Since this defines a level set, the gradient gives the normals. So, the normals should be
$\begin{bmatrix} 2x \\\\ 2y \\\\ 2z \end{bmatrix}$
We can then normalize these normals, giving
$\begin{bmatrix} \frac{2x}{\sqrt{4x^2+4y^2+4z^2}} \\\\ \frac{2y}{\sqrt{4x^2+4y^2+4z^2}} \\\\ \frac{2z}{\sqrt{4x^2+4y^2+4z^2}} \\\\ \end{bmatrix}$
By my understanding, this gives us the surface normals on the unit sphere (the Gauss Map).

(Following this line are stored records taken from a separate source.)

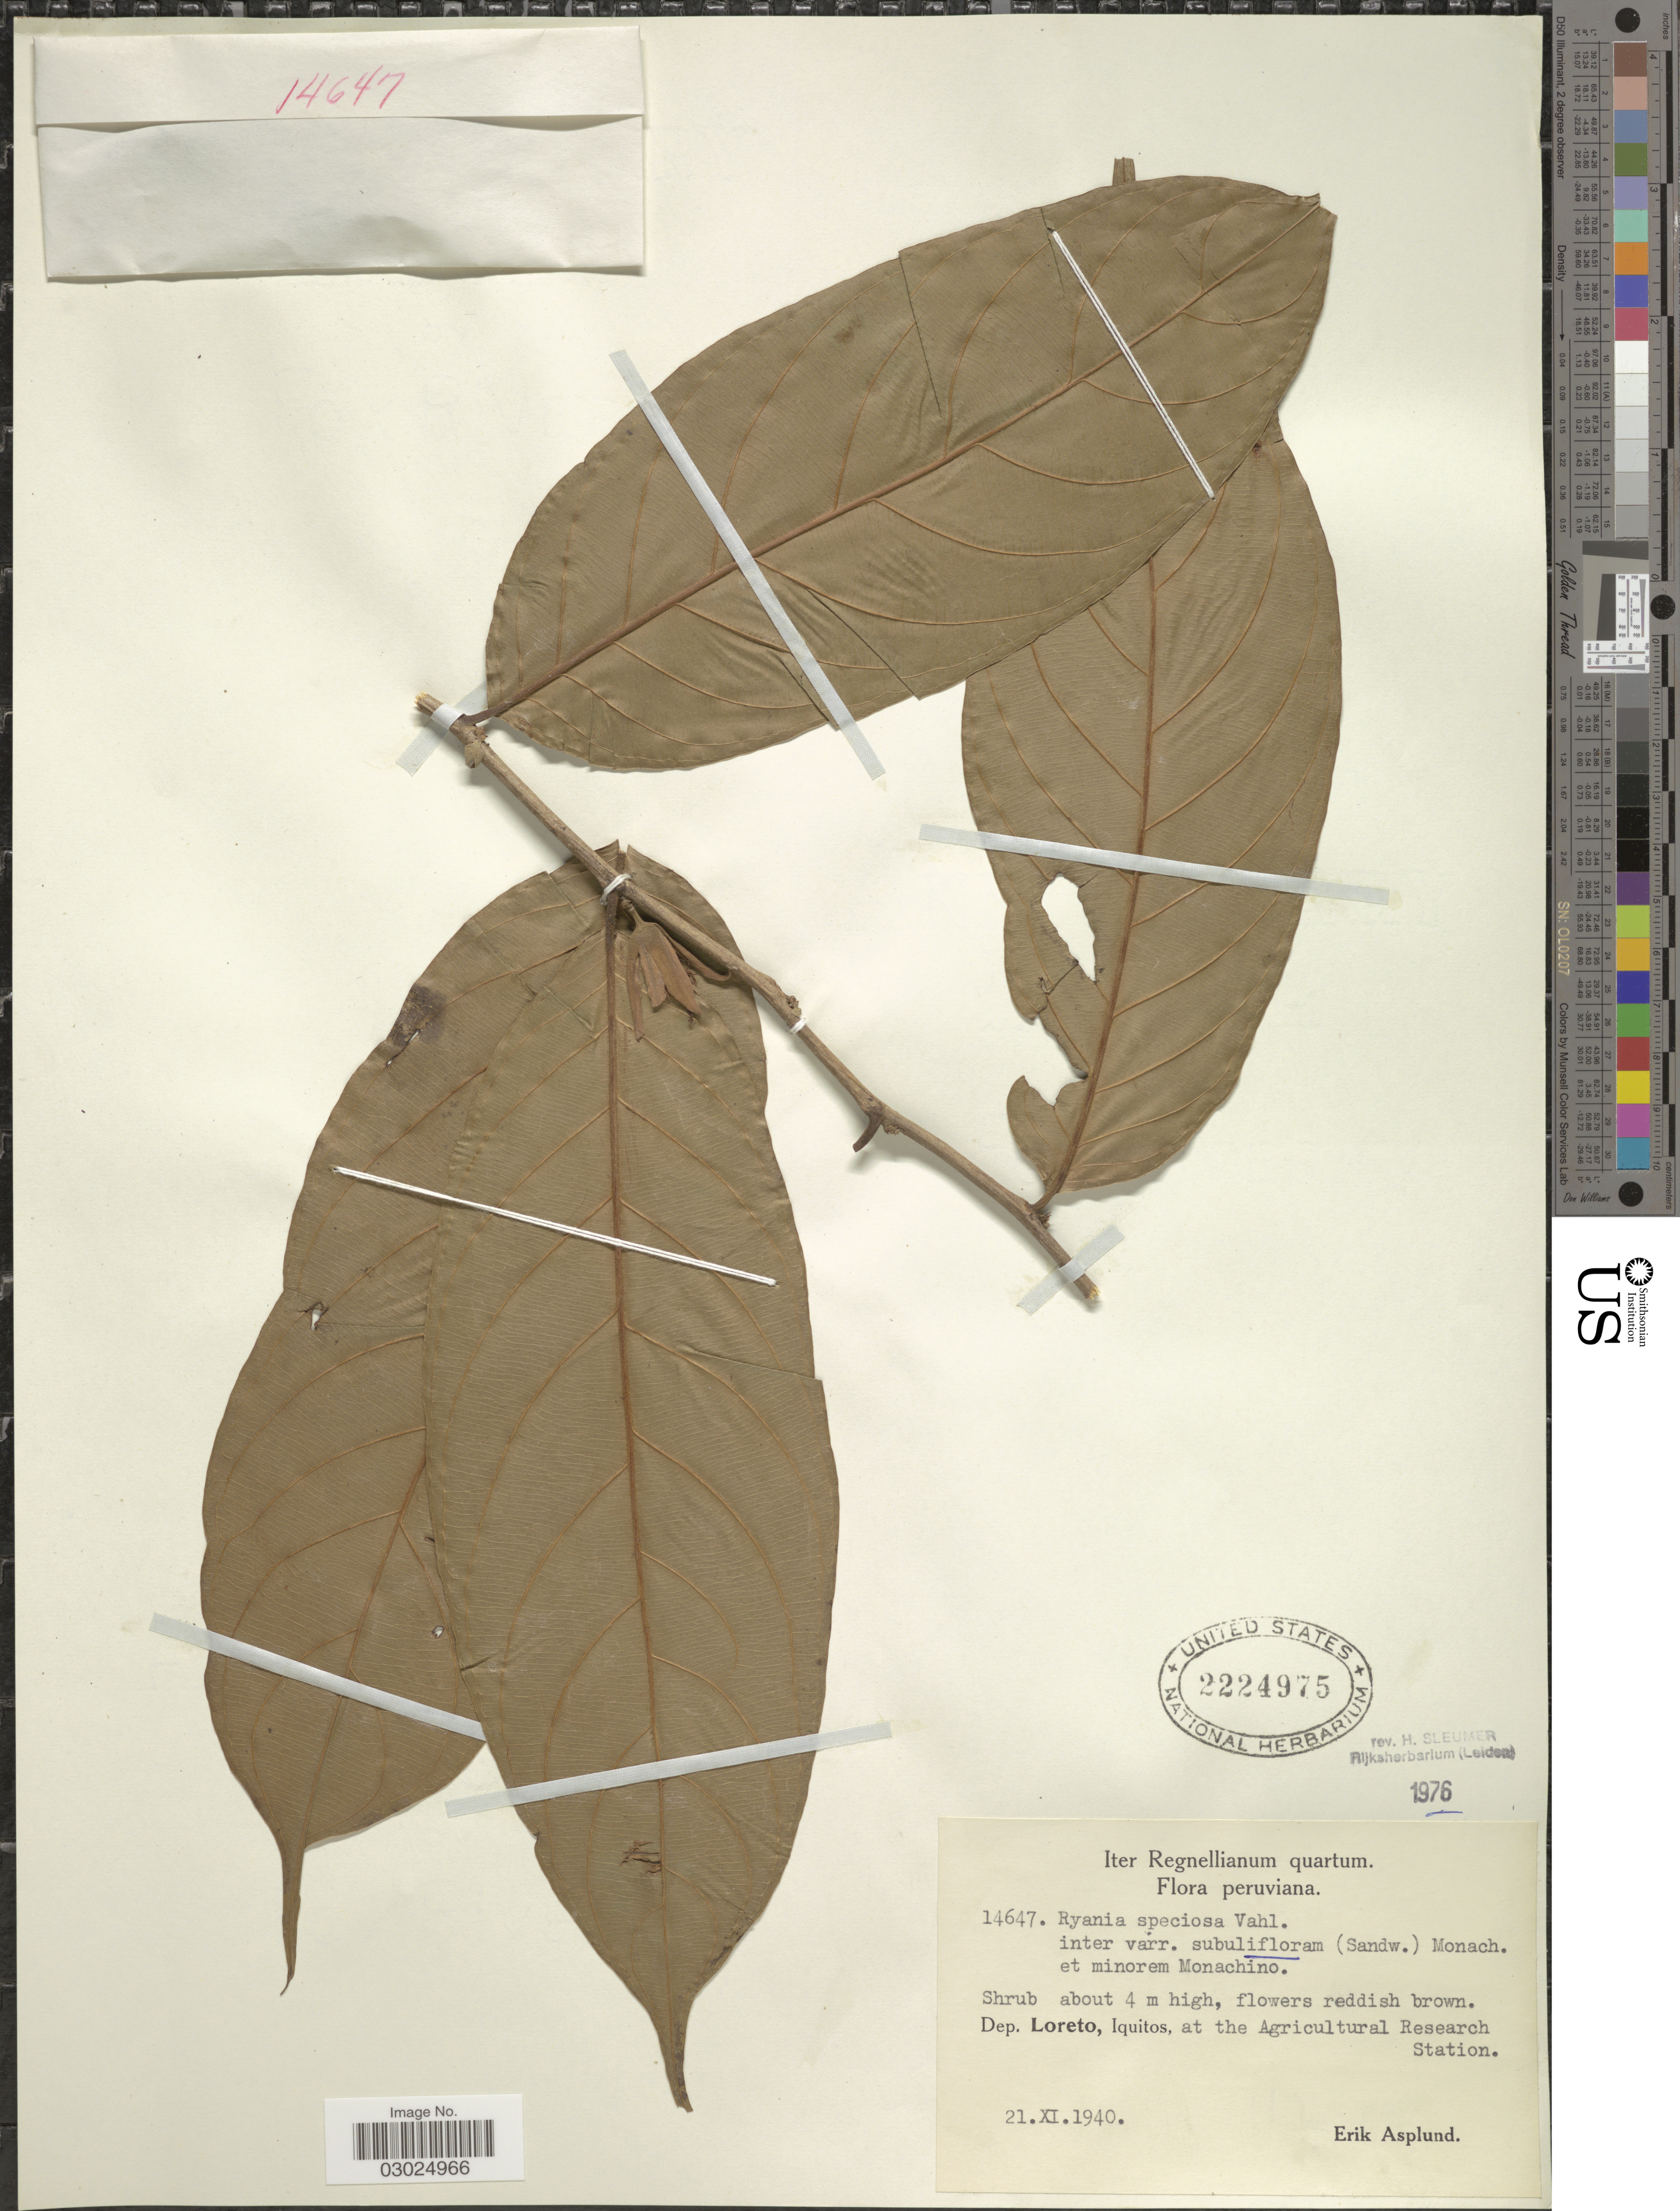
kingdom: Plantae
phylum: Tracheophyta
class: Magnoliopsida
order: Malpighiales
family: Salicaceae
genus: Ryania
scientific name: Ryania speciosa var. subuliflora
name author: (Sandwith) Monach.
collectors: E. Asplund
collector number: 14647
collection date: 1940-11-21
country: Peru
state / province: Loreto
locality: Dept. Loreto, Iquitos, at the Agricultural Research Station.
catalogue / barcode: US 2224975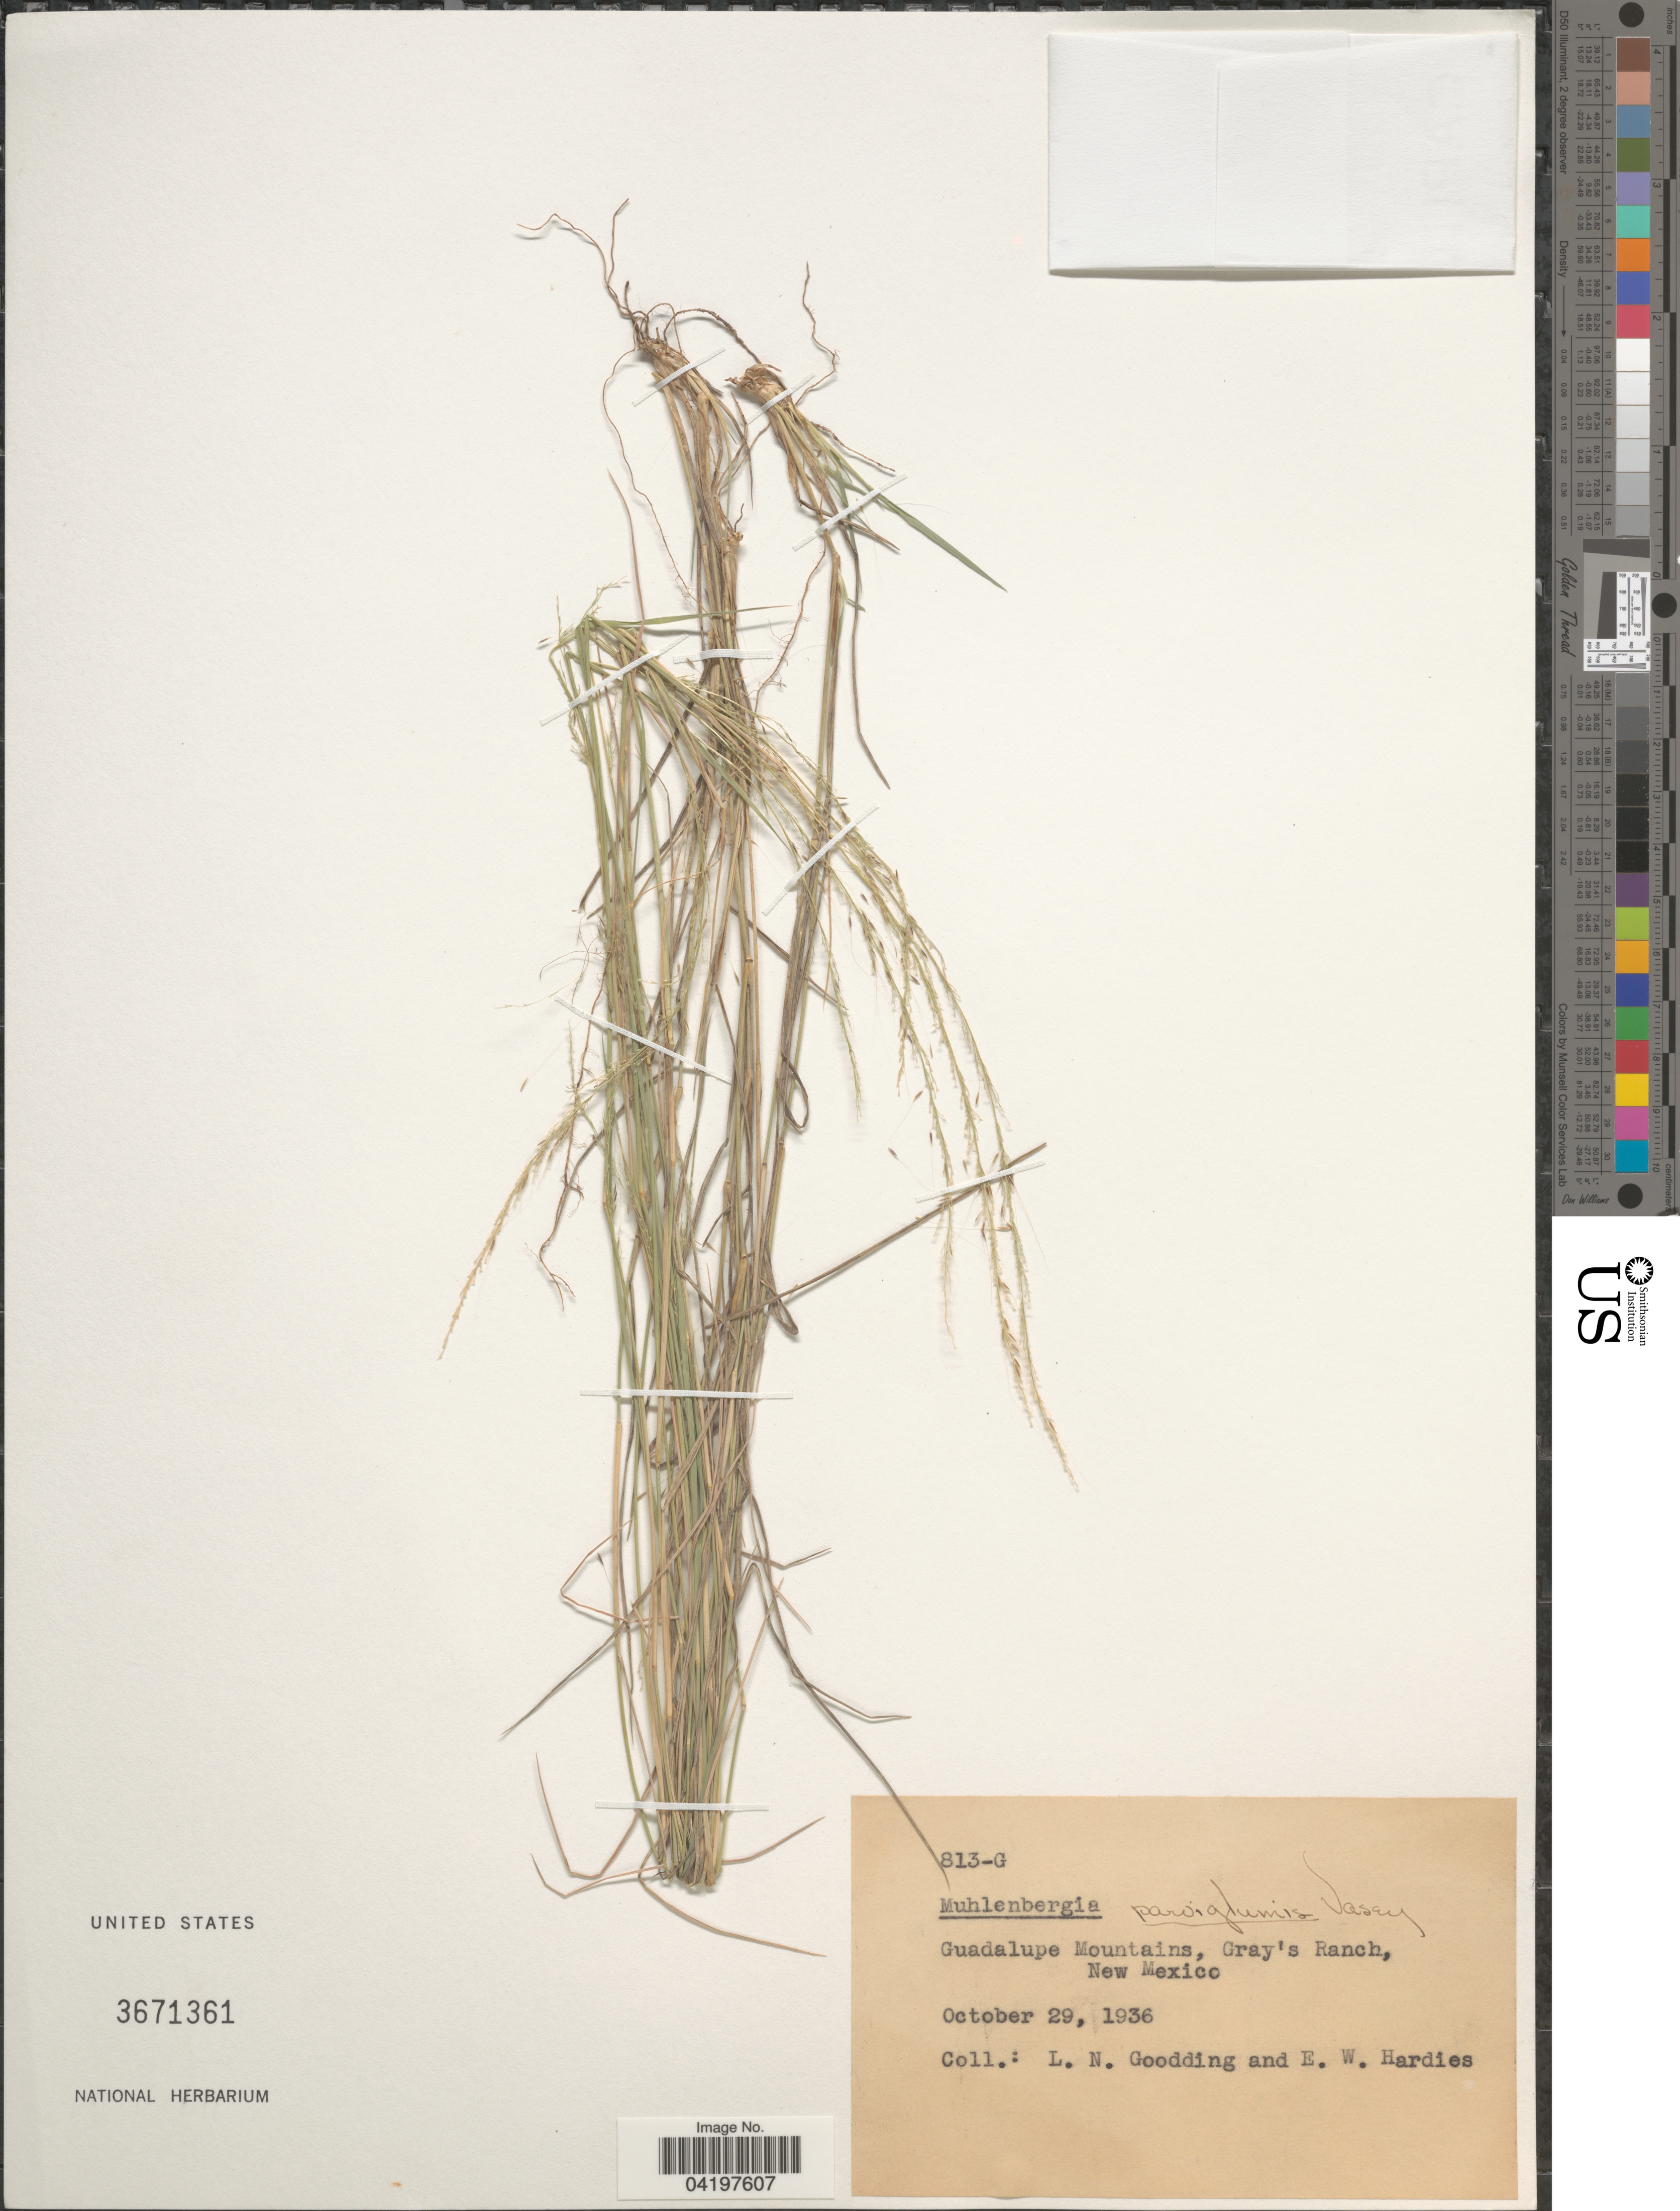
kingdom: Plantae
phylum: Tracheophyta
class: Liliopsida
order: Poales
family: Poaceae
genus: Muhlenbergia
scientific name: Muhlenbergia spiciformis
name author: Trin.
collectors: L. N. Goodding & E. Hardies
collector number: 813-G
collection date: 1936-10-29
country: United States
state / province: New Mexico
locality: Guadalupe Mountains, Gray's Ranch.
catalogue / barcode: US 3671361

According to Wolfram MathWorld's article on Gauss Map, if we take the partial derivatives of the Gauss Map function, and then take the determinant of that matrix, we should get the curvature. The matrix in question is
$\begin{bmatrix} \frac{y^2+z^2}{{(x^2+y^2+z^2)}^{\frac{3}{2}}} & \frac{-xy}{{(x^2+y^2+z^2)}^{\frac{3}{2}}} & \frac{-xz}{{(x^2+y^2+z^2)}^{\frac{3}{2}}} \\\\ \frac{-xy}{{(x^2+y^2+z^2)}^{\frac{3}{2}}} & \frac{x^2+z^2}{{(x^2+y^2+z^2)}^{\frac{3}{2}}} & \frac{-yz}{{(x^2+y^2+z^2)}^{\frac{3}{2}}} \\\\ \frac{-xz}{{(x^2+y^2+z^2)}^{\frac{3}{2}}} & \frac{-yz}{{(x^2+y^2+z^2)}^{\frac{3}{2}}} & \frac{x^2+y^2}{{(x^2+y^2+z^2)}^{\frac{3}{2}}} \end{bmatrix}$
However, if we pick a point on the sphere, (0,3,0), then the resulting determinant is zero when we plug in that point. Where am I going wrong? The result should be $\frac{1}{9}$.